● SOURCE DATA
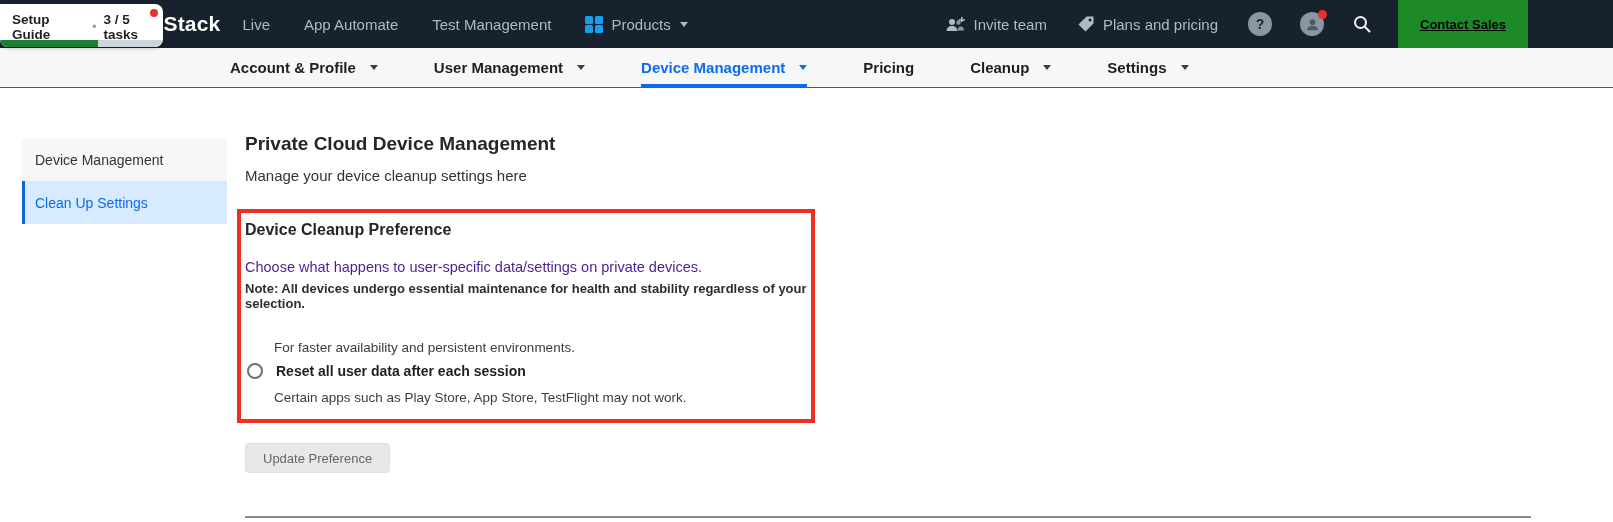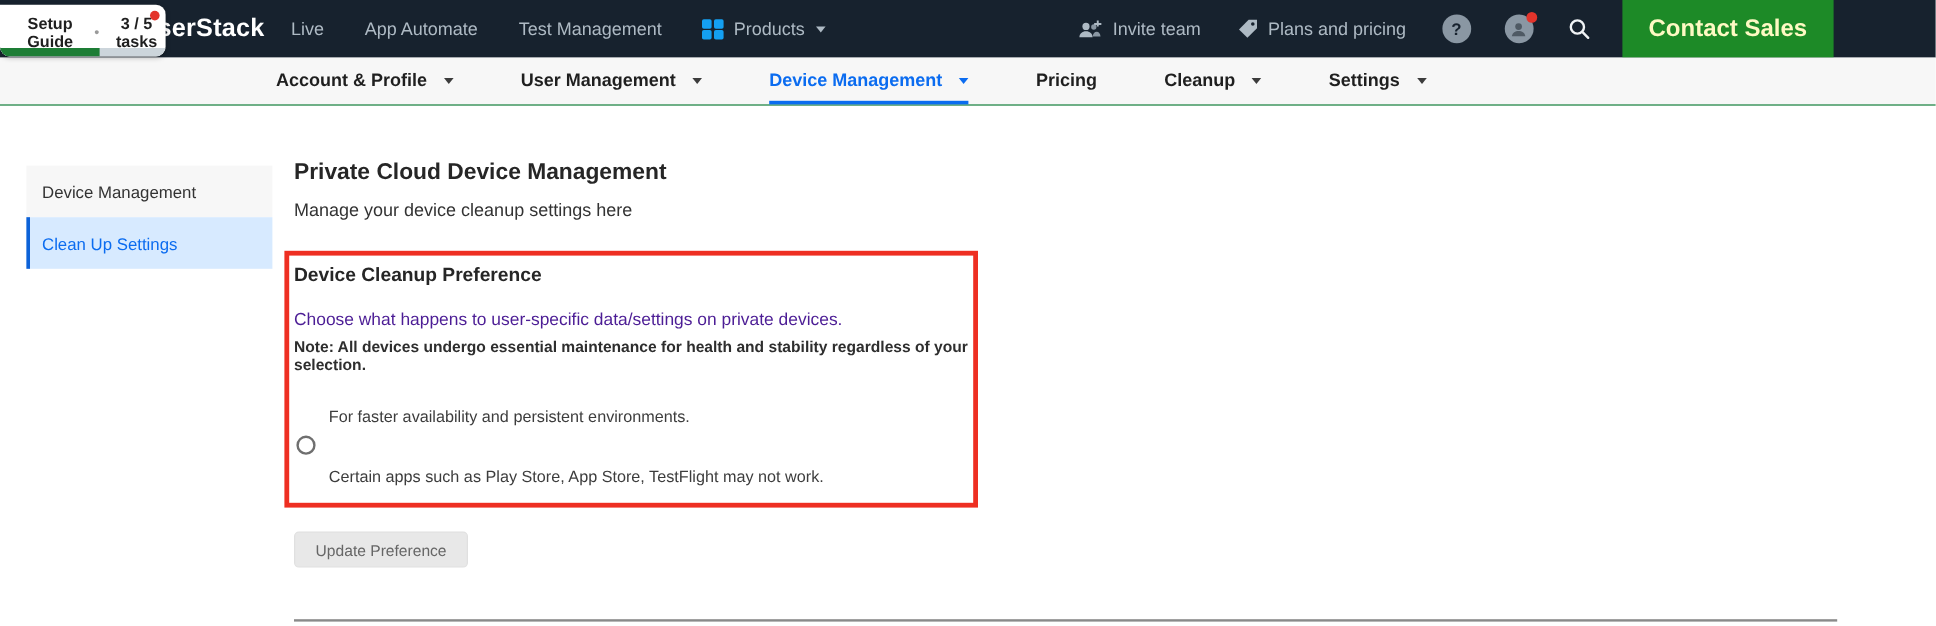--- a/index.html
+++ b/index.html
@@ -22,28 +22,28 @@
   .caret.blue { border-top-color:#0b6cf0; }
   .topnav-right { margin-left:auto; display:flex; align-items:center; }
   .nav-util { display:flex; align-items:center; gap:8px; color:#aebac4; font-size:15px;
     cursor:pointer; margin-right:30px; white-space:nowrap; }
   .round-ic { width:24px; height:24px; border-radius:50%; background:#8a97a3; color:#17222e;
     display:flex; align-items:center; justify-content:center; font-size:14px; font-weight:bold;
     cursor:pointer; margin-right:28px; position:relative; }
   .avatar-wrap { position:relative; margin-right:28px; cursor:pointer; }
   .red-dot { position:absolute; top:-2px; right:-3px; width:9px; height:9px; border-radius:50%; background:#e3342b; }
   .search-ic { margin-right:26px; cursor:pointer; display:flex; }
-  .contact-btn { height:48px; padding:0 22px; background:#1d8a27; color:#fef9c3; font-size:20px;
-    font-weight:bold; border:none; cursor:pointer; margin-right:85px; font-family:inherit; }
+  .contact-btn { height:48px; padding:0 22px; background:#1d8a27; color:#000000; font-size:13px;
+    font-weight:bold; border:none; cursor:pointer; margin-right:85px; font-family:inherit;text-decoration:underline; }
 
   
   .subnav { position:absolute; left:0; top:48px; width:1613px; height:40px;
     background:#f7f7f7; border-bottom:1px solid #15803d; display:flex; align-items:stretch; }
-  .setup-card { position:absolute; left:0; top:4px; width:138px; height:43px; background:#fff;
-    border-radius:0 8px 8px 8px; box-shadow:0 1px 4px rgba(0,0,0,.25); cursor:pointer; overflow:hidden;text-align:center; }
+  .setup-card { position:absolute; left:0; top:4px; width:163px; height:43px; background:#fff;
+    border-radius:0 8px 8px 8px; box-shadow:0 1px 4px rgba(0,0,0,.25); cursor:pointer; overflow:hidden; }
   .setup-inner { display:flex; align-items:center; gap:7px; padding:8px 0 0 12px; }
   .setup-title { font-size:13.5px; font-weight:bold; color:#1f1f1f; }
   .setup-sep { color:#9a9a9a; font-size:12px; }
   .setup-count { font-size:13.5px; font-weight:bold; color:#1f1f1f; }
   .setup-dot { position:absolute; top:5px; right:5px; width:8px; height:8px; border-radius:50%; background:#e3342b; }
   .progress-track { position:absolute; left:0; bottom:0; width:100%; height:7px; background:#ccd5db; }
   .progress-fill { height:100%; width:60%; background:#1d7d35; }
   .subnav-items { display:flex; align-items:stretch; margin-left:230px; gap:56px; }
   .subnav-item { display:flex; align-items:center; gap:14px; font-size:15px; font-weight:bold;
     color:#1f1f1f; cursor:pointer; white-space:nowrap; }
@@ -214,19 +214,20 @@
 
 <div class="hl-box">
   <div class="sec-heading">Device Cleanup Preference</div>
   <div class="sec-desc">Choose what happens to user-specific data/settings on private devices.</div>
   <div class="sec-note">Note: All devices undergo essential maintenance for health and stability regardless of your selection.</div>
 
   <div class="opt-desc" style="top:127px;">For faster availability and persistent environments.</div>
 
   <div class="opt" style="top:150px;">
     <span class="radio"></span>
+    <span class="opt-label">Reset all user data after each session</span>
   </div>
   <div class="opt-desc" style="top:177px;">Certain apps such as Play Store, App Store, TestFlight may not work.</div>
 </div>
 
 <button class="update-btn">Update Preference</button>
 
 <div class="divider"></div>
 
 </body></html>

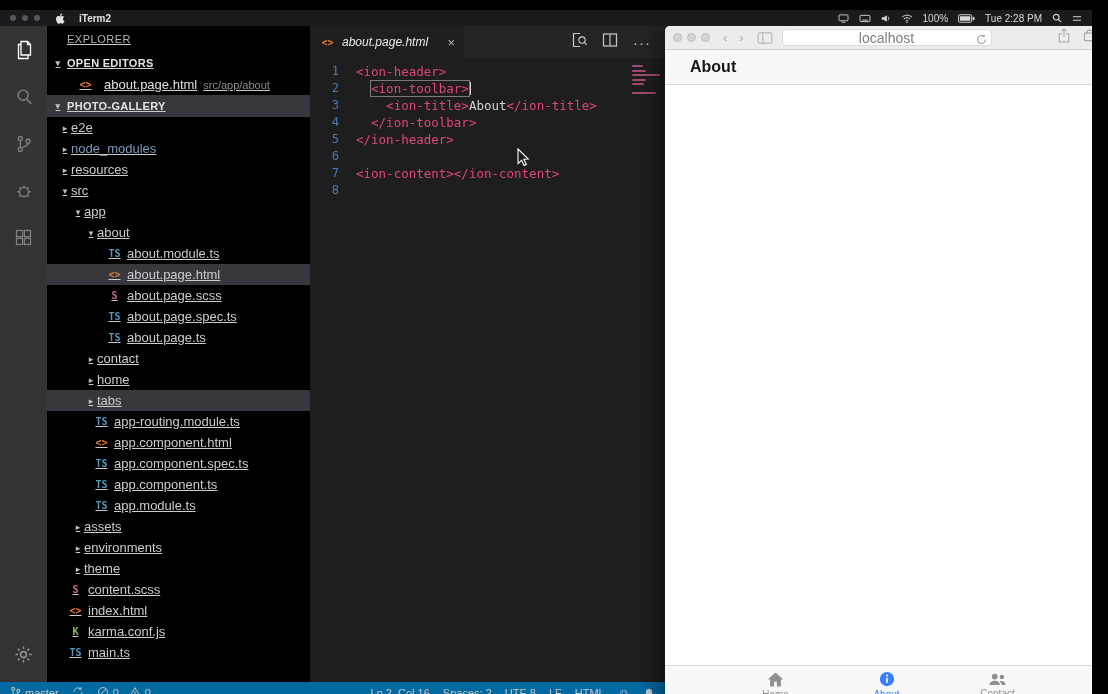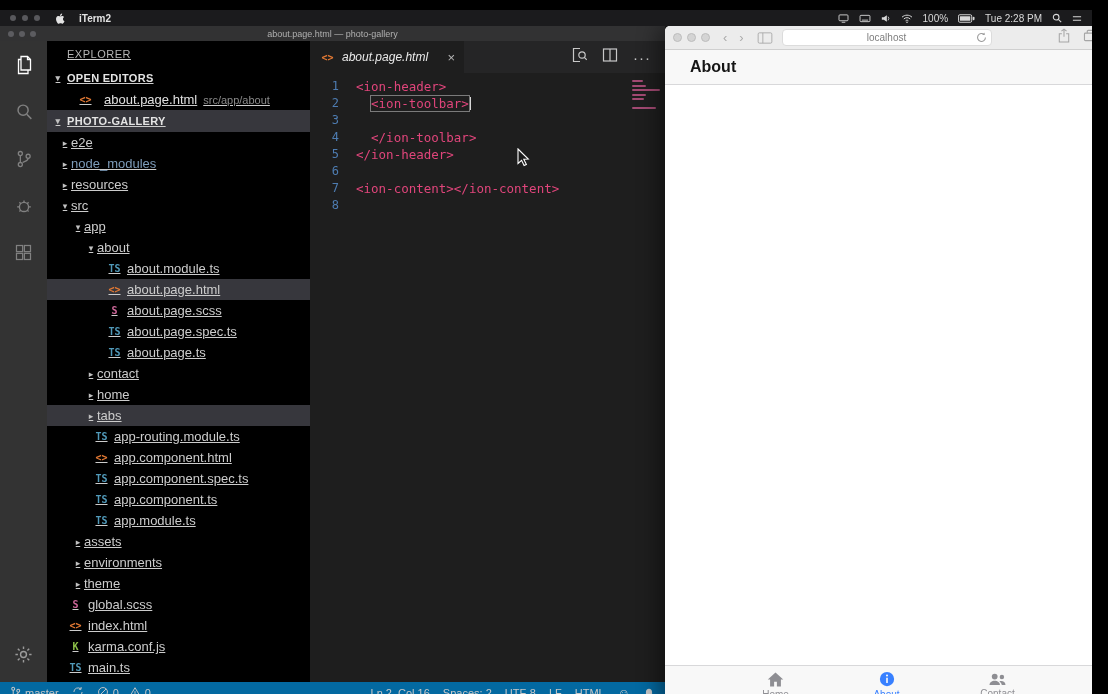--- a/index.html
+++ b/index.html
@@ -94,21 +94,21 @@
   box-shadow:-8px 0 20px rgba(0,0,0,.4);}
 .sf-titlebar{height:24px;background:#ececec;border-bottom:1px solid #cfcfcf;
   border-radius:5px 5px 0 0;display:flex;align-items:center;padding:0 8px;gap:9px;
   position:relative;flex:none;color:#9a9a9a;}
 .sf-dots{display:flex;gap:5px;}
 .sf-dot{width:9px;height:9px;border-radius:50%;background:#d4d4d4;border:1px solid #bdbdbd;}
 .sf-nav{display:flex;gap:12px;font-size:13px;color:#ababab;margin-left:4px;line-height:1;}
 .sf-side{color:#a5a5a5;margin-left:4px;display:flex;}
 .sf-url{position:absolute;left:50%;transform:translateX(-50%);width:210px;height:17px;
   background:#ffffff;border:1px solid #dcdcdc;border-radius:4px;display:flex;
-  align-items:center;justify-content:center;font-size:10px;color:#7e7e7e;}
+  align-items:center;justify-content:center;font-size:14px;color:#7e7e7e;}
 .sf-refresh{position:absolute;right:4px;top:2px;color:#9d9d9d;}
 .sf-right{position:absolute;right:10px;display:flex;gap:13px;color:#a5a5a5;}
 
 .ion-page{flex:1;display:flex;flex-direction:column;min-height:0;background:#fff;}
 .ion-header{height:35px;background:#f8f8f8;border-bottom:1px solid #d8d8da;display:flex;
   align-items:center;padding-left:25px;font-size:16px;font-weight:bold;color:#161616;flex:none;}
 .ion-content{flex:1;background:#ffffff;}
 .ion-tabbar{height:39px;background:#f8f8f8;border-top:1px solid #d8d8da;display:flex;
   padding:0 55px;flex:none;}
 .ion-tab{flex:1;display:flex;flex-direction:column;align-items:center;justify-content:center;
@@ -180,28 +180,20 @@
         </span>
       <span class="mb-ic">
           <svg width="10" height="9" viewBox="0 0 11 9" fill="none" stroke="currentColor" stroke-width="1.2">
             <path d="M1 2.5h9M1 6.5h9"></path>
           </svg>
         </span>
     </div>
   </div>
 
   <div class="vscode">
-    <div class="vs-titlebar">
-      <span class="vs-dots">
-        <span class="vs-dot"></span>
-        <span class="vs-dot"></span>
-        <span class="vs-dot"></span>
-      </span>
-      <span>about.page.html — photo-gallery</span>
-    </div>
 
     <div class="vs-main">
 
       <div class="activitybar">
         <div class="ab-icon active">
           <svg width="24" height="24" viewBox="0 0 24 24" fill="none" stroke="currentColor" stroke-width="1.3">
               <path d="M9 3.5h6.5l3 3V17H9z"></path>
               <path d="M15.5 3.5v3h3"></path>
               <path d="M9 6.5H6.5v14H16V17"></path>
             </svg>
@@ -341,21 +333,21 @@
             <div class="row" style="padding-left: 25px;">
               <span class="chev">▸</span>
               <span class="lbl">environments</span>
             </div>
             <div class="row" style="padding-left: 25px;">
               <span class="chev">▸</span>
               <span class="lbl">theme</span>
             </div>
             <div class="row" style="padding-left: 20px;">
               <span class="ficon scss">S</span>
-              <span class="lbl">global.scss</span>
+              <span class="lbl">content.scss</span>
             </div>
             <div class="row" style="padding-left: 20px;">
               <span class="ficon html">&lt;&gt;</span>
               <span class="lbl">index.html</span>
             </div>
             <div class="row" style="padding-left: 20px;">
               <span class="ficon karma">K</span>
               <span class="lbl">karma.conf.js</span>
             </div>
             <div class="row" style="padding-left: 20px;">
@@ -390,20 +382,21 @@
               <div class="code-line">
                 <span class="ln">1</span>
                 <span><span class="seg tag">&lt;ion-header&gt;</span></span>
               </div>
               <div class="code-line">
                 <span class="ln">2</span>
                 <span><span class="seg plain">  </span><span class="seg tag boxed">&lt;ion-toolbar&gt;</span><span class="caret"></span></span>
               </div>
               <div class="code-line">
                 <span class="ln">3</span>
+                <span><span class="seg plain">    </span><span class="seg tag">&lt;ion-title&gt;</span><span class="seg text">About</span><span class="seg tag">&lt;/ion-title&gt;</span></span>
               </div>
               <div class="code-line">
                 <span class="ln">4</span>
                 <span><span class="seg plain">  </span><span class="seg tag">&lt;/ion-toolbar&gt;</span></span>
               </div>
               <div class="code-line">
                 <span class="ln">5</span>
                 <span><span class="seg tag">&lt;/ion-header&gt;</span></span>
               </div>
               <div class="code-line">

● WHAT IS BEING ASKED
Only the lines from the top of the data through the line with "position:relative; margin-right:28px; cursor:pointer;" should be quoted, exactly and with both ends kept; skip the pictures.

● PROBLEM SOLUTION
--- a/index.html
+++ b/index.html
@@ -22,28 +22,28 @@
   .caret.blue { border-top-color:#0b6cf0; }
   .topnav-right { margin-left:auto; display:flex; align-items:center; }
   .nav-util { display:flex; align-items:center; gap:8px; color:#aebac4; font-size:15px;
     cursor:pointer; margin-right:30px; white-space:nowrap; }
   .round-ic { width:24px; height:24px; border-radius:50%; background:#8a97a3; color:#17222e;
     display:flex; align-items:center; justify-content:center; font-size:14px; font-weight:bold;
     cursor:pointer; margin-right:28px; position:relative; }
   .avatar-wrap { position:relative; margin-right:28px; cursor:pointer; }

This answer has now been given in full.